Two leaders in the field of rheumatology discussed the most influential studies that have been done and issues that have come to the forefront this year: Apremilast, a new drug approved for psoriatic arthritis, the rise of biosimilar drugs, and a new way of thinking about immune dysfunction.
Apremilast was approved in 2014 for the treatment of psoriatic arthritis. It is the first biologic agent to be approved that works as a phosphodiesterase 4 (PDE4) inhibitor. The drug works by increasing PDE4, a molecule which helps inhibit the production of several different inflammatory cells. Other biologic agents on the market for psoriatic arthritis are mostly Tumor Necrosis Factor (TNF) inhibitors which also prevent inflammation.
A phase three trial including 504 patients compared a placebo to both low and high dose apremalast. Apremilast was shown to increase ARC20, a sign that it was able to decrease inflammation, as well as improve physical function and psoriasis. It is still unclear whether or not the drug can be used in conjunction with other biological agents.
Two biosimilars, modeled after Infliximab, have already been approved by the EMA in Europe, as the first monoclonal antibody biosimilars. Clinical trials compared the safety and efficacy of the drugs, marketed as Remsima and Inflectra, to the safety and efficacy to infliximab, and did not find significant differences between the drugs for rheumatoid arthritis or ankylosing spondylitis. While the biosimilars were tested for safety and efficacy for these two indications, they are marketed to treat all of the same diseases as Infliximab: Rheumatoid Arthritis, Ankylosing Spondylitis, Crohn’s Disease, Ulcerative Colitis, Psoriasis and Psoriatic Arthritis. In August, Remsima was submitted to the FDA for approval.
Using biosimilars in all diseases has the potential to save $1.1 trillion over the next 10 years. However, Dr. Louis Bridges jr, MD, PhD and director of clinical rheumatology and immunology at the University of Birmingham Alabama cautioned that “like 2 snowflakes are never alike, no two proteins are totally identical.” Generic drugs are considered to be identical and interchangeable. But since biosimilars are only similar to the original drug, there is some room for small differences in effects between patients. The protocol for substituting biosimilars will vary from country to country, and precise protocols have not yet been established for the United States.
Immune Function is Not a Spectrum
An autoimmune disease, such as rheumatoid arthritis is often described as a person having “too much immunity,” whereas diseases in which a person has a deficient immune system
are described as having “too little immunity.” Dr. Connie Weyland, professor of medicine- immunology and rheumatology at Stanford University called for action to change this thinking at the Year in Review discussion during the American College of Rheumatology Conference 2014. She definitively stated “That is not a concept that can carry us into the future.”
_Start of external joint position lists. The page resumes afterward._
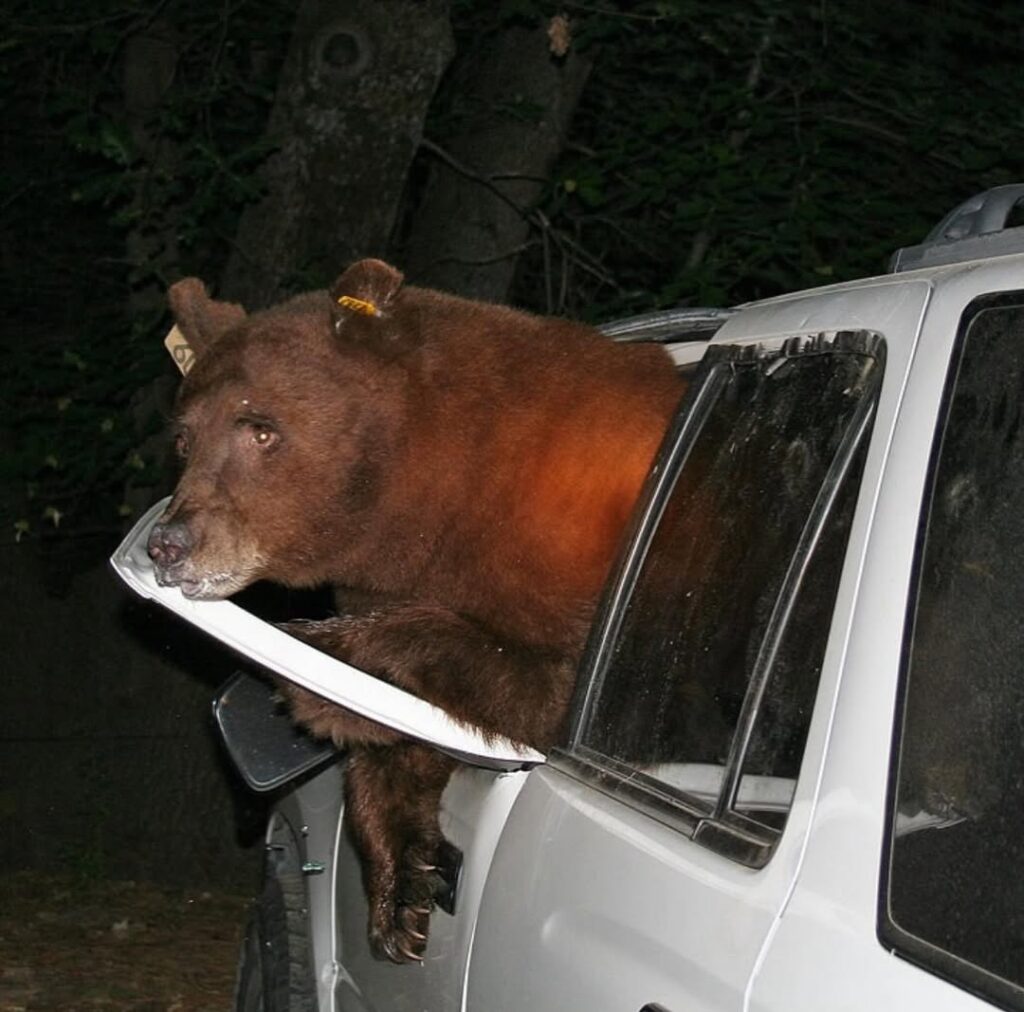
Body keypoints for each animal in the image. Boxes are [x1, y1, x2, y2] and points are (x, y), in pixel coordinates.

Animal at [147, 258, 686, 963]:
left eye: (260, 429)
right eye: (184, 439)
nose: (169, 544)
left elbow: (561, 686)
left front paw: (322, 663)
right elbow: (408, 739)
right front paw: (400, 888)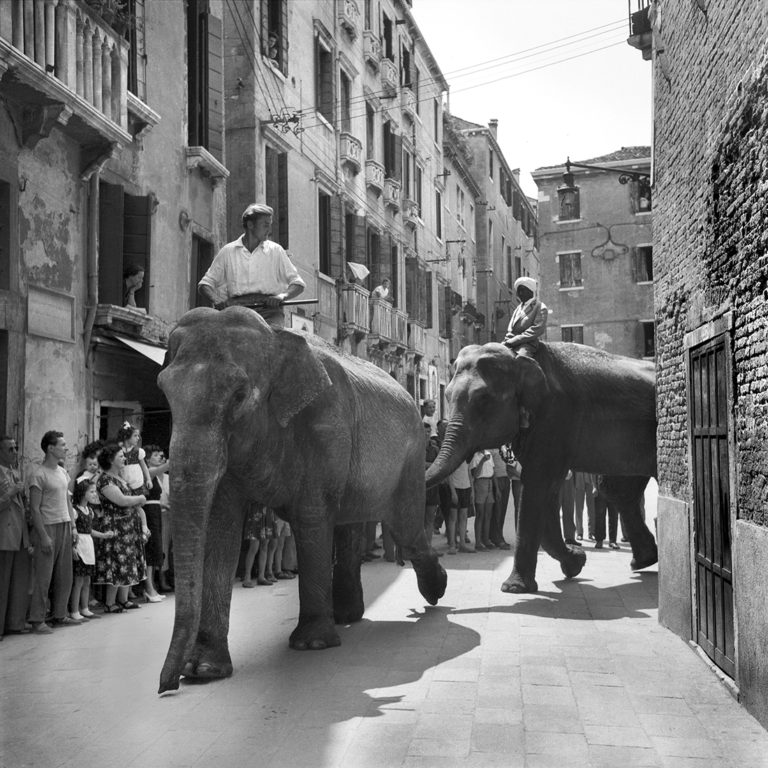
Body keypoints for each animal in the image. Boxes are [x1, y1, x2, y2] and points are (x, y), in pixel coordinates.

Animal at [156, 308, 444, 696]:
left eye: (239, 395)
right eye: (164, 391)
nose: (166, 687)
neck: (276, 336)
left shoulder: (327, 424)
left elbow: (312, 517)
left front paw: (312, 644)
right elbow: (220, 525)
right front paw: (204, 669)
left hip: (410, 461)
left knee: (407, 530)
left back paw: (435, 591)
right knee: (353, 528)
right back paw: (348, 615)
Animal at [424, 342, 656, 592]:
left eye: (483, 399)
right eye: (447, 396)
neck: (519, 358)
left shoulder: (554, 417)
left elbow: (537, 486)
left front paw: (514, 588)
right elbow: (545, 492)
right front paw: (575, 562)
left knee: (616, 488)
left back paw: (642, 561)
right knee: (616, 489)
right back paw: (643, 560)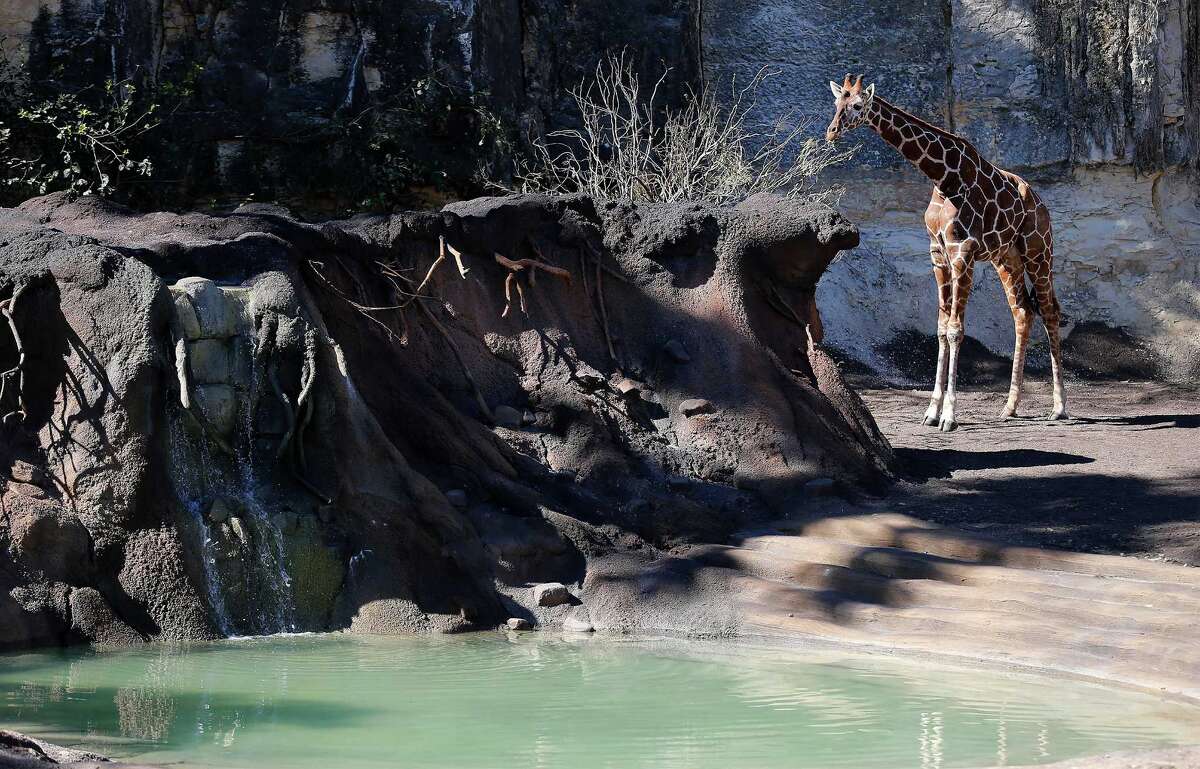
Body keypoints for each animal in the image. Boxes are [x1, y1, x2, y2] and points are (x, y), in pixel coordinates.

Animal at [824, 74, 1068, 431]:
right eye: (836, 103)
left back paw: (1059, 408)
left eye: (857, 105)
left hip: (1038, 251)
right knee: (1023, 312)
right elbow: (940, 329)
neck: (943, 177)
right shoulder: (938, 255)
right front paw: (930, 412)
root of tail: (1040, 202)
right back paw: (1009, 408)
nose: (831, 132)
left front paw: (949, 416)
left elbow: (955, 330)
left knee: (1050, 310)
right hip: (1006, 259)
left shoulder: (962, 252)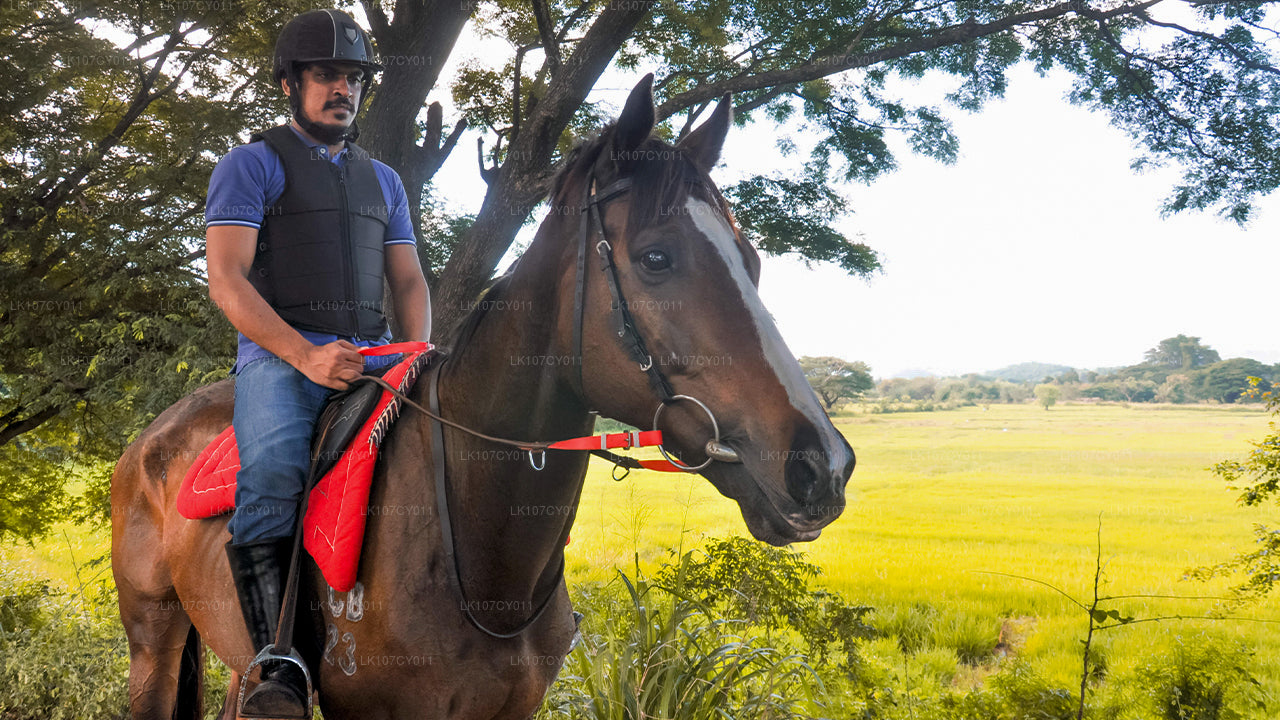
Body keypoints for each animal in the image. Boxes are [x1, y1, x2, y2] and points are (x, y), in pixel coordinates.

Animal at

These two conditions do not occur on a spectrum with autoimmune disease on one end and immunodeficiency on the other. In fact, many individuals who suffer from autoimmune disease also suffer from types of immunodeficiency. A study of patients with mutations in CTLA4, a gene which helps regulate the immune system showed that the patients who should have been suffering primarily from autoimmune disease, also had recurrent infections. If they just had “too much immunity” their body would not struggle with infections. Citing several other studies recently exploring this concept, she discussed the possibility that immunosuppressive therapy may even induce autoimmune disease in some patients. “One wishes these patients would read the textbooks so they could make the right mistakes,” she lamented near the end of her speech.